Son corps était d'acier, lisse et magnifique. Ses longues jambes fuselées semblaient celles d'une déesse, ses courbes jusqu'à sa jolie poitrine rendraient jalouse la perfection, ses bras possédaient les mains les plus élégantes et fines. Son visage figé ne pourrait jamais subir le cours du temps, de longs cheveux noirs l'encadraient, ses yeux d’un violet hypnotisant semblaient transpercer mon âme et lire en moi comme un livre ouvert, et ses lèvres glacées, n'esquissaient aucun sourire. Elle était sublime, Merediana.

J'insufflais en elle un souffle de vie, pour moi qui n'étais qu'une enveloppe charnelle vide, cette magnifique machine était mon opposé. Je lui appris les mots, les maux qui échappaient à mon sens et qu'elle comprenait parfaitement. Plus je l'observais, plus je voyais une jeune femme pétillante de vie, cependant je ne la comprenais pas, était-ce vraiment une machine ? Elle souriait, riait, dansait, rien ne pouvait ternir son éclat.

Je passais le plus clair de mon temps avec elle, et je me questionnais beaucoup, comment peut-elle ressentir des choses ? Comment peut-elle être si...humaine ? Plus ce temps passait, plus un sentiment jusqu'alors inconnu grandissait en moi, je pensais d'abord être malade, je me mourrais peut-être, mais rien de tout cela, je tombais amoureux.

J'avais trouvé. Ce robot possédait des sentiments humains, et moi l'humain ne possédait aucun sentiment, si je devenais un robot...ressentirais-je des choses? Ce vide me laisserait-il enfin vivre ?

Merediana m'aidait dans cette dangereuse idée, je me transformais peu à peu en statut d'acier. M'implanter des jambes, des bras, fût le plus facile. L'on remplaça les os de ma tête par des pièces d'anciennes machines, je pleurais mes premières larmes ces jours-là, des larmes de douleur. Les fonctions de mon cerveau furent robotisées et implantées dans un cerveau qui ne vieillirait pas, l'opération la plus périlleuse que Merediana accomplit avec un franc succès ! Mon corps entier était une machine à présent mais mon cœur était la seule pièce manquante. Elle me fit don d'un cœur de machine, ça y est, j'ouvrais mes nouveaux yeux.

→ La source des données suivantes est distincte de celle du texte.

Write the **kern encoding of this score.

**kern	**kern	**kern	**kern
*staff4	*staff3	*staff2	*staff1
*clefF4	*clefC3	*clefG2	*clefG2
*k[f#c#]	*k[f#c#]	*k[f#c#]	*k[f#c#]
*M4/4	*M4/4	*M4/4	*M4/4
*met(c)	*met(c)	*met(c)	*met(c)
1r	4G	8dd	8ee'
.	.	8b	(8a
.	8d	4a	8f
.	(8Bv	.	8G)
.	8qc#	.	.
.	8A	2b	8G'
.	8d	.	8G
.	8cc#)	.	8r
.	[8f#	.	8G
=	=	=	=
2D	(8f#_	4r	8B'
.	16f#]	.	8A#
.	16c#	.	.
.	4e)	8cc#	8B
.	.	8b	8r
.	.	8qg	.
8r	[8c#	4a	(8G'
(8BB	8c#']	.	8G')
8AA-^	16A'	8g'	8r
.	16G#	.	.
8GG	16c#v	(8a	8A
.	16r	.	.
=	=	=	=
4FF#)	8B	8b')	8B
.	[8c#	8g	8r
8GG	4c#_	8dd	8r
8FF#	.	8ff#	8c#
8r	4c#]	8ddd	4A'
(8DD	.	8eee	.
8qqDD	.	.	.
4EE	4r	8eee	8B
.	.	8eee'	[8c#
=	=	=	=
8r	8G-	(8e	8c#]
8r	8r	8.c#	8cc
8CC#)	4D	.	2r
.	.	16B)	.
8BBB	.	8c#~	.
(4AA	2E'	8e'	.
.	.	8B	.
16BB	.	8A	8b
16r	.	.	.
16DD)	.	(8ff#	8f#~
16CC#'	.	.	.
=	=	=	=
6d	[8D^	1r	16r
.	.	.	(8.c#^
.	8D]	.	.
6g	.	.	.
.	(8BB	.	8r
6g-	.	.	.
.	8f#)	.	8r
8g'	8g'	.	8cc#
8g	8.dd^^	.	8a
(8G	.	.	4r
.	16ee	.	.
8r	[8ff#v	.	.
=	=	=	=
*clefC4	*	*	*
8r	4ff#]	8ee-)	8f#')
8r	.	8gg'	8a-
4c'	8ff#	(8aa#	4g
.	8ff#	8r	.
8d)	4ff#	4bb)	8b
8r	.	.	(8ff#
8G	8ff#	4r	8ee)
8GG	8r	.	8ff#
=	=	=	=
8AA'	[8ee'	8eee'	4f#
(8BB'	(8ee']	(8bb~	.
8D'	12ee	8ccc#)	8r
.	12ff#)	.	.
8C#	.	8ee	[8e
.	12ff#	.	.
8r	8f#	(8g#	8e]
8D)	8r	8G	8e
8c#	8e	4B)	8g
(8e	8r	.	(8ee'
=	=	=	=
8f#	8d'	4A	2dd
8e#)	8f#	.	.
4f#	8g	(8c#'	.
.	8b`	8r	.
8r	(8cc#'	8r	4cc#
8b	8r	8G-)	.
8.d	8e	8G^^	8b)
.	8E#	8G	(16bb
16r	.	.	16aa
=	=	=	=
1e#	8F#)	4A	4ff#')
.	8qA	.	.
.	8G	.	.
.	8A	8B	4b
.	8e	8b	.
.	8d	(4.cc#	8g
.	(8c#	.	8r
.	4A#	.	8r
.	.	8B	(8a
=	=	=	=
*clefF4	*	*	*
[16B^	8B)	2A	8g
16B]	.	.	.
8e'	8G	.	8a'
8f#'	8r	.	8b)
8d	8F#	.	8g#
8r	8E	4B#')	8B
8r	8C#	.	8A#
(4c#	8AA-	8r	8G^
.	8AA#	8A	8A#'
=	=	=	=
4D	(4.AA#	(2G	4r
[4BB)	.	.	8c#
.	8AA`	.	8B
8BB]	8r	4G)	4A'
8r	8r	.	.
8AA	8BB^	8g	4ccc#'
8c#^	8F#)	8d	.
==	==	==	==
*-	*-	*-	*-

Tout était là, tout était merveilleux et beau. Quand je la vis, je compris que mon amour humain pour elle n'était rien, rien comparé à ce flot de sentiments qui submergeait tout mon être, je me noyais dans mon amour pour elle. Notre étreinte me réchauffa le cœur, je pleurais le souvenir de mes parents, je souriais à la merveilleuse vie qui m'attend. Père merci pour ce présent. Adieu humanité. Adieu mon cocon, le papillon que je suis devenu a trouvé des ailes étincelantes, la plus précieuse chose que je possède.

Je suis tombé amoureux. Amoureux de mon trésor, de ma moitié, de ma vie. Elle m'a ensorcelé.

Cette fée...ma création, ma machine. Merediana, envolons-nous, mon amour. Je t'aime.